When the invocations were over, the Countess walked the length of the room to stand behind Achor Bale’s empty chair. She kissed her fingers and laid them tenderly on the hilt of his sword. ‘You all realize, of course, that Rocha’s death occurred as a direct result of investigations he was undertaking on behalf of the Society?’
There was a generalized intake of breath.
‘It was at my instigation that he followed the man Sabir. It was at my instigation that he intervened following Sabir’s discovery of the lost verses of Nostradamus. He died fulfilling his duties to the Corpus.’
Abiger glanced across at his brother. He was scarcely able to keep the grin off his face. He knew what was coming.
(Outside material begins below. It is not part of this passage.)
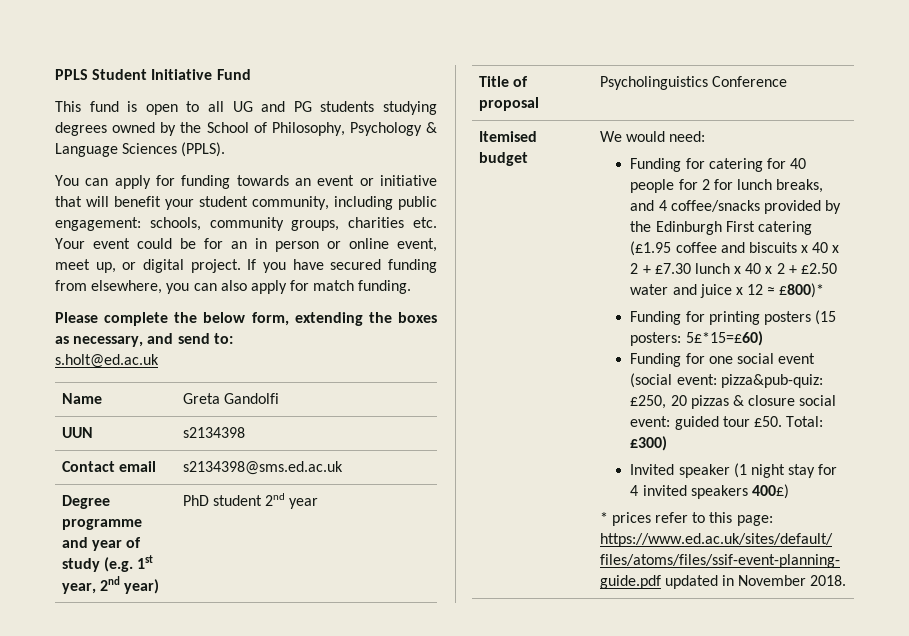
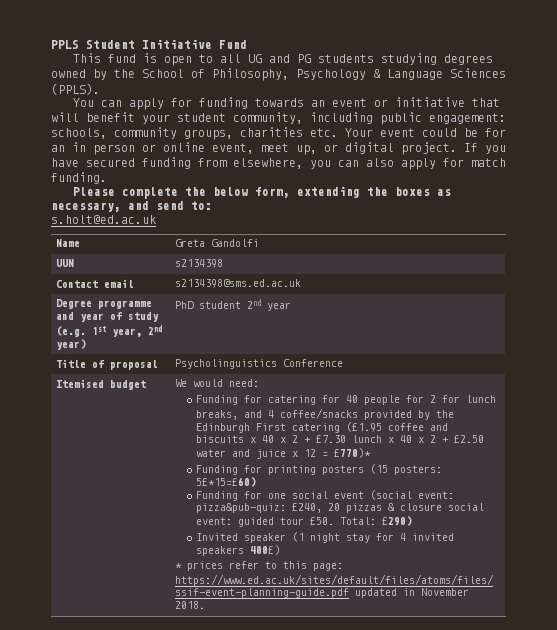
[767,283,825,298] ≈ £800)* -> [321,448,371,458] = £770)*
[630,395,667,409] £250, -> [291,503,322,513] £240,
[630,436,668,451] £300) -> [381,516,412,526] £290)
‘A spy in the apostate Nostradamus’s household – a spy in the pay of one of the noblest of your ancestors, Forcas de Bale – alerted his master to the verses’ potential contents. The Count was already on his way down to Agen when news reached him of Michel de Nostredame’s death. When he arrived, the verses had already been dispersed and the seer buried. It took ne
arly 450 years for the verses to reappear. We in the Corpus have long memories. An oath is an oath for us. Once bound, always bound.’
‘Once bound, always bound.’ The children whispered in echo of her words.
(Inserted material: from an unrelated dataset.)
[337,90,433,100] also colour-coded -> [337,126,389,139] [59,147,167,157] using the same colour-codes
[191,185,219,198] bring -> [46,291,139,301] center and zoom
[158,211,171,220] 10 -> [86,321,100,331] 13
‘Abiger…’ The Countess turned towards her eldest son. ‘The time has come for you and your brother to travel to America. You will identify the man Sabir. First, you will extract the secrets of the prophecies from him in whatever manner you may deem appropriate. Then you will take revenge for the murder of your brother. Is that clear?’
‘Perfectly, Madame.’
The Countess turned towards her eldest daughter. ‘Lamia, you did not make the reverse cross. Kindly make it now.’
Lamia’s hand crept towards her throat. The rufous complexion marring one side of her face turned, if anything, a deeper red.
‘I am waiting.’
‘I cannot do it, Madame.’ Lamia shook her head.
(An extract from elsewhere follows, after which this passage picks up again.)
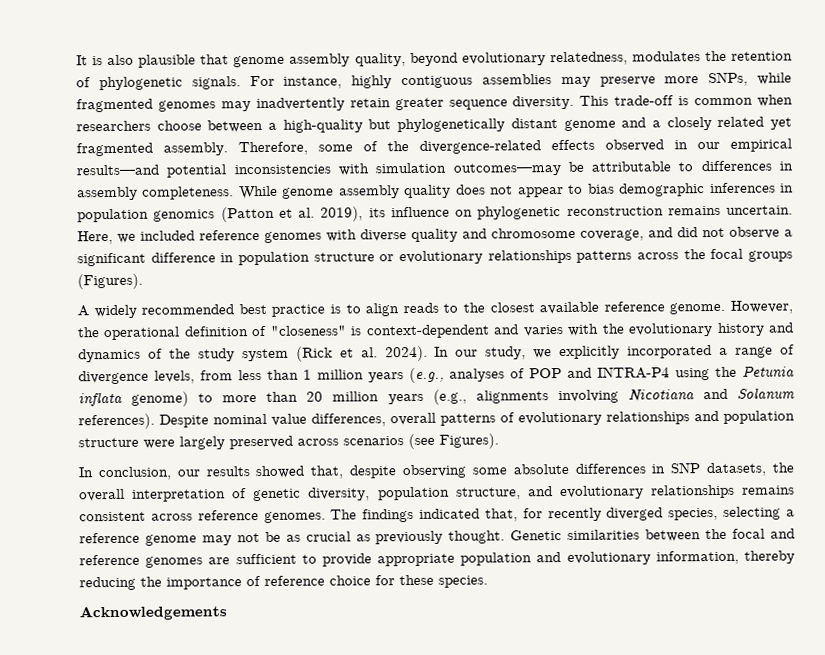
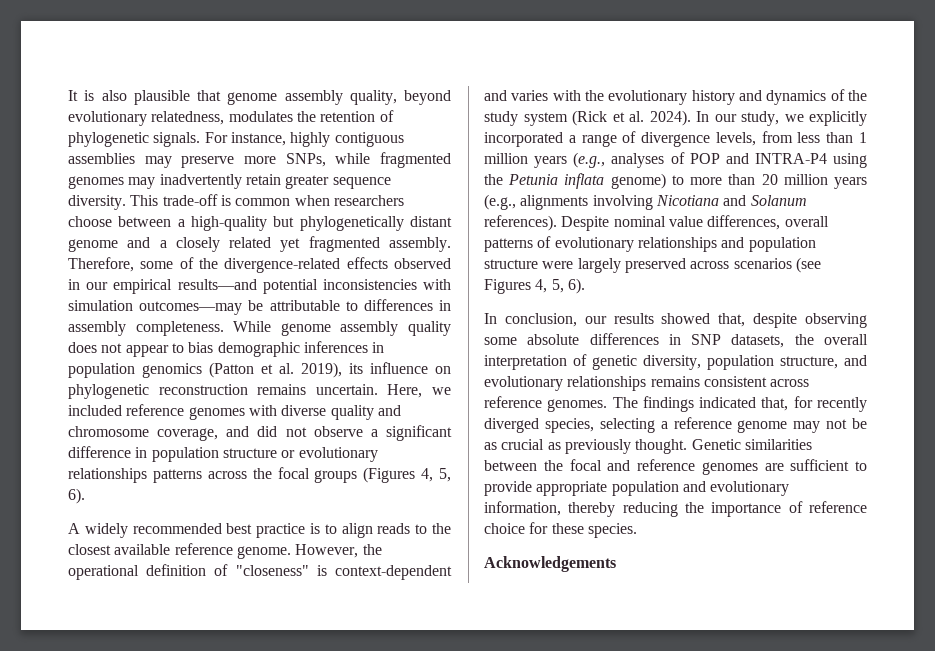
[77,273,143,290] (Figures). -> [363,467,451,483] [68,488,85,504] (Figures 4, 5, 6).
[439,433,499,449] Figures). -> [484,278,585,294] Figures 4, 5, 6).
Her brothers and sisters stared at her like dingoes alerted to a kill.
‘Abiger. Escort your elder sister to her room. She will remain there until she is able to offer a suitable explanation for her behaviour. Apprise Milouins of the situation. The rest of you may take the blood oath. You will be told when you are needed.’
Oni de Bale glanced down at his mother from his great height. ‘Do we others continue with our work, Madame?’
The Countess turned away, motioning to Madame Mastigou, who was cleaning a small ivory receptacle. Then she turned towards her dwarfish daughter, Athame, a sufferer from Ellis-van Creveld Syndrome. A polydactyl, Athame was unconscionably dexterous with all of her twelve fingers. ‘Athame. Live up to your name. You may do the necessary cuts for the blood oath.’
‘Yes, Madame.’
‘Mother?’
‘I heard you, Oni.’ The Countess turned and laid a light hand on her youngest son’s forearm. She glanced up into his eyes, her neck forced back against the collar of her elegantly tailored 1950s Dior suit the better to take in his span. ‘Always continue with your work. That is the way to please me. Stir, stir, stir. Keep the broth moving. Never let the commoners rest at ease. The Devil is a hungry angel – he will come calling if we don’t forestall him. That is your primary job.’